Kalpler Allah’ın evidir. İnsan, evinde kimi konuk ettiğine dikkat etmeli!
***
Etrafımız postmodern kurtarıcılarla sarılmış durumda. Her birimiz bu kurtarıcılardan birine tutunmuş kurtulmayı bekliyoruz, en azından acısız bir hayat düşlüyoruz. Hâlbuki kişi kendinin duvarı ve yine kendinin merdivenidir. Bu postmodern kurtarıcılara “sanat” da dâhildir. İçindeki metafizik açlığı sanatla doldurduğunu sanan insan ne yazık ki eliyle helvadan put yapan ve sonra acıkınca o putları yiyen Mekke müşriklerine ne kadarda çok benziyor! Hâlbuki insan, kendi karanlığından sabahını çıkartmak zorundadır.
***
Yaklaşık iki yıl önce işyerinde otururken Mustafa Çolak ve Ömer Ertürk çıkageldi. Evdeki kitaplarını sırt çantalarına doldurmuşlar, satmak için sahafa gideceklermiş. Bir bakayım dedim kitaplara, belki ben alırım. Çıkarttılar kitapları; Oğuz Atay, Cemil Meriç, Cahit Zarifoğlu, Hermann Hesse, Birhan Keskin, Alev Alatlı, İbn Arabî, Bukowski ve Fernando Pessoa kitapları. Hiç kaçırır mıyım, hemen sordum; “Bu kitapları kaça alır sahaf?” diye. 2 lira cevabını alınca ben 2,5 liradan alayım dedim ve 15 kitabı bir çırpıda alıverdim. Sonradan fark ettim ki Hermann Hesse’nin Siddhartha adlı kitabını Mustafa’ya zamanında ben hediye etmişim. Ama benim suçum yok, nerden bilebilirdim ki Mustafa Çolak’ın aynı kitabı bana geri satacağını ve kitaplarla olan ilişkisini bitireceğini!
***
Didem Madak bir şiirinde şöyle der: “Çiçekli şiirler yazmama kızıyorsunuz bayım / Bilmiyorsunuz. Darmadağın gövdemi / Çiçekli perdelerin arkasında saklıyorum.”

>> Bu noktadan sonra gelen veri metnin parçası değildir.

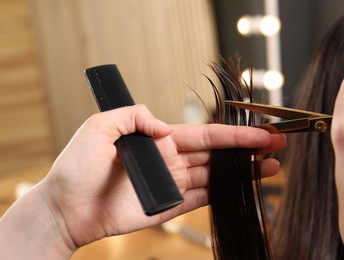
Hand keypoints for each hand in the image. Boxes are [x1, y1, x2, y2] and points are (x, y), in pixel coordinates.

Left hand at [5, 104, 284, 257]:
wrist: (66, 208)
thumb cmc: (77, 167)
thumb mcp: (99, 127)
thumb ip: (133, 116)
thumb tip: (165, 126)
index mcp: (159, 139)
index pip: (205, 134)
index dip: (235, 133)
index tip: (261, 132)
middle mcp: (169, 160)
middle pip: (217, 154)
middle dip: (248, 150)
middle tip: (277, 146)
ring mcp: (171, 184)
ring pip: (215, 177)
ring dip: (242, 173)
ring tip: (270, 168)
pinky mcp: (167, 207)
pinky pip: (200, 200)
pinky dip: (222, 194)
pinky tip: (242, 189)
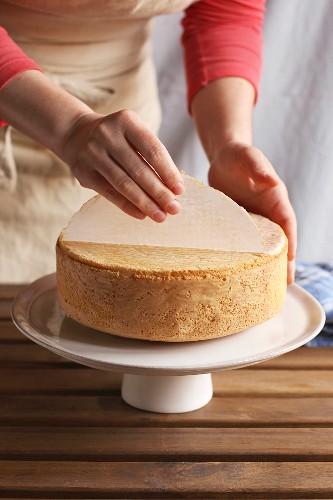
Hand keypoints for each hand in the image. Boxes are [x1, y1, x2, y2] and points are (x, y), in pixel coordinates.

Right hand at [61, 109, 184, 221]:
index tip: (180, 191)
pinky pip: (109, 193)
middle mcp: (107, 134)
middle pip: (139, 169)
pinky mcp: (83, 171)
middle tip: (174, 209)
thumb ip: (152, 157)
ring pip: (124, 184)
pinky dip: (127, 206)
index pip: (153, 150)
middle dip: (159, 192)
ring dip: (145, 203)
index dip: (168, 172)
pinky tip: (142, 215)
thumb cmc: (118, 139)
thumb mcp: (134, 135)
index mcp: (127, 121)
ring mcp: (93, 153)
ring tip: (160, 216)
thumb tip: (173, 189)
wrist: (77, 135)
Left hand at [208, 142, 296, 283]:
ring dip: (266, 264)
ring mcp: (254, 219)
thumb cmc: (237, 155)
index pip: (287, 223)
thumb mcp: (247, 158)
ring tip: (266, 285)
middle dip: (284, 261)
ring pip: (263, 245)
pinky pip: (245, 243)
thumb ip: (257, 168)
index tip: (291, 260)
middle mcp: (268, 212)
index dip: (290, 242)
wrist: (222, 157)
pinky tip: (241, 272)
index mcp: (275, 199)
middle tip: (286, 284)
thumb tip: (270, 181)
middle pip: (279, 240)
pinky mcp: (239, 224)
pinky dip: (246, 257)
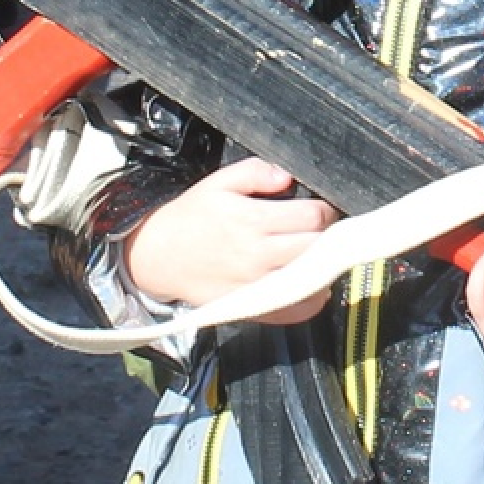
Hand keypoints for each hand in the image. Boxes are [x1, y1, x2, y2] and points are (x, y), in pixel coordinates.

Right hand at [125, 157, 338, 319]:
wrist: (157, 256)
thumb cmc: (189, 218)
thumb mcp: (218, 182)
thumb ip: (255, 172)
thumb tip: (286, 177)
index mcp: (253, 220)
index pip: (312, 217)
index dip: (324, 211)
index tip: (320, 210)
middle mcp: (257, 255)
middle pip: (317, 249)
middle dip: (326, 237)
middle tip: (319, 233)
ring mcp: (255, 285)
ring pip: (311, 280)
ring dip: (321, 268)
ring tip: (313, 256)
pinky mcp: (250, 307)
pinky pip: (293, 311)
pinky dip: (310, 301)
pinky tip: (307, 286)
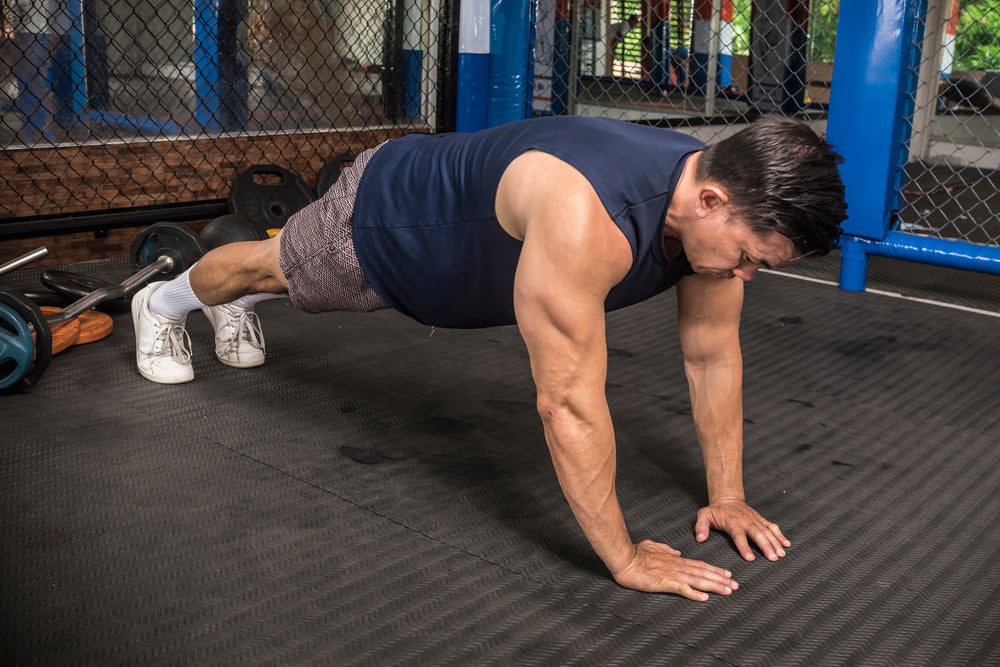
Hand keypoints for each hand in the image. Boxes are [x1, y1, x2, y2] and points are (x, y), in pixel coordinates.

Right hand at [612, 540, 738, 600]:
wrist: (625, 557)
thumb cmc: (636, 553)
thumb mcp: (653, 546)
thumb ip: (666, 549)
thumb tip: (677, 552)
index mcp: (675, 559)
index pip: (700, 565)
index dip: (715, 570)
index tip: (727, 574)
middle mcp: (678, 566)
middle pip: (704, 572)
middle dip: (721, 579)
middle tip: (736, 585)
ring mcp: (672, 574)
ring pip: (698, 580)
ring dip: (714, 586)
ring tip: (728, 591)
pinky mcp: (665, 582)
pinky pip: (683, 589)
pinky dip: (694, 593)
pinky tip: (704, 598)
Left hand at [695, 498, 789, 561]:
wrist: (727, 498)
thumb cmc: (716, 510)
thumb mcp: (703, 515)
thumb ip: (701, 526)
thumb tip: (700, 538)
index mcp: (732, 522)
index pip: (739, 536)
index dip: (744, 547)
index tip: (750, 558)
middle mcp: (746, 521)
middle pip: (757, 534)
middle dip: (766, 546)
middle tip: (773, 557)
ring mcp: (755, 520)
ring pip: (767, 531)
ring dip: (775, 542)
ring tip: (781, 553)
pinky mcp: (760, 519)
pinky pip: (771, 526)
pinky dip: (780, 535)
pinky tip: (786, 544)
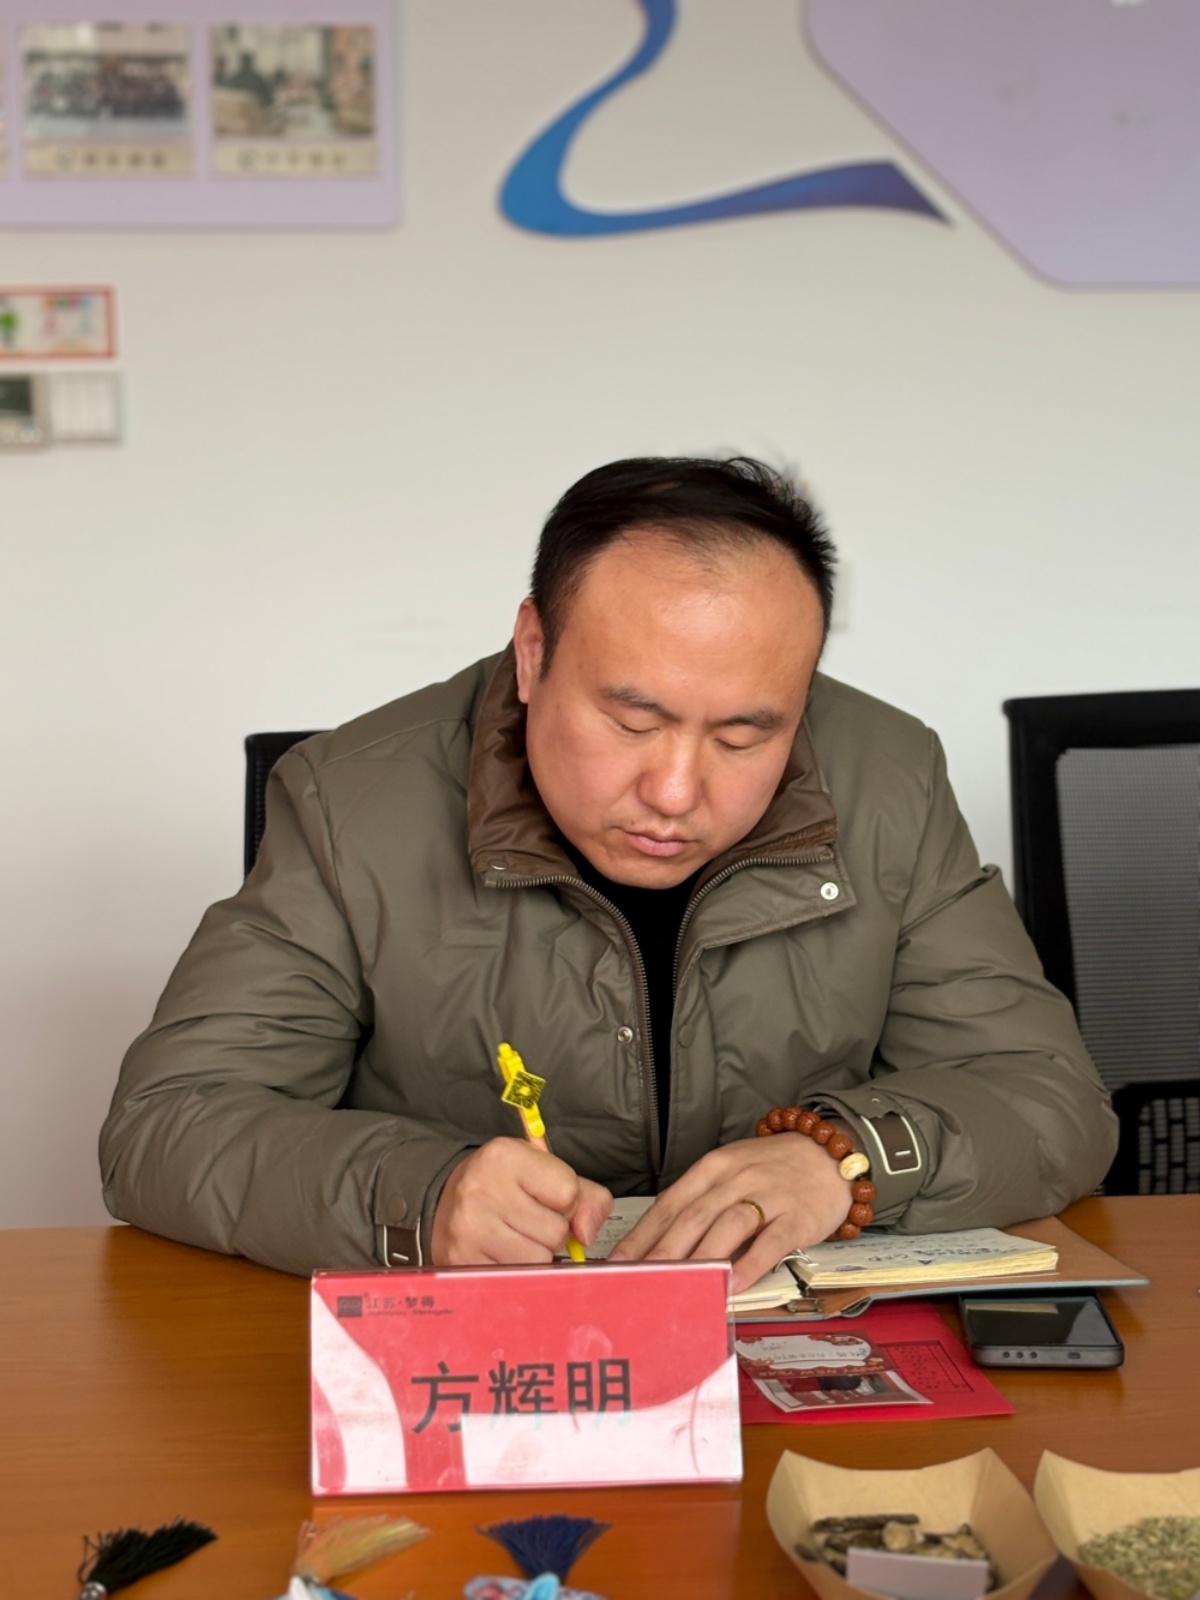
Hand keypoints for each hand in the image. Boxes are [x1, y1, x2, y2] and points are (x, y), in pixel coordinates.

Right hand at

Başkaları tarafından sürekli eksik yanlarımız taarruza uğrar. Nedense insan, başkalarının eksiklerini çok çabuk fark eder ve bu durumu dillendirir. Fakat şunu hatırlamakta yarar var; insanlar genelde kendilerindeki eksikliklerden ötürü vicdanlarını rahatlatmak adına başkalarına saldırırlar. Bu saldırı aslında kişinin kendi eksikliklerini başkalarının tamlıklarıyla örtme isteğinden başkası değildir. Ya da şöyle diyebilirim; ben acı çekerken o niye çekmiyor?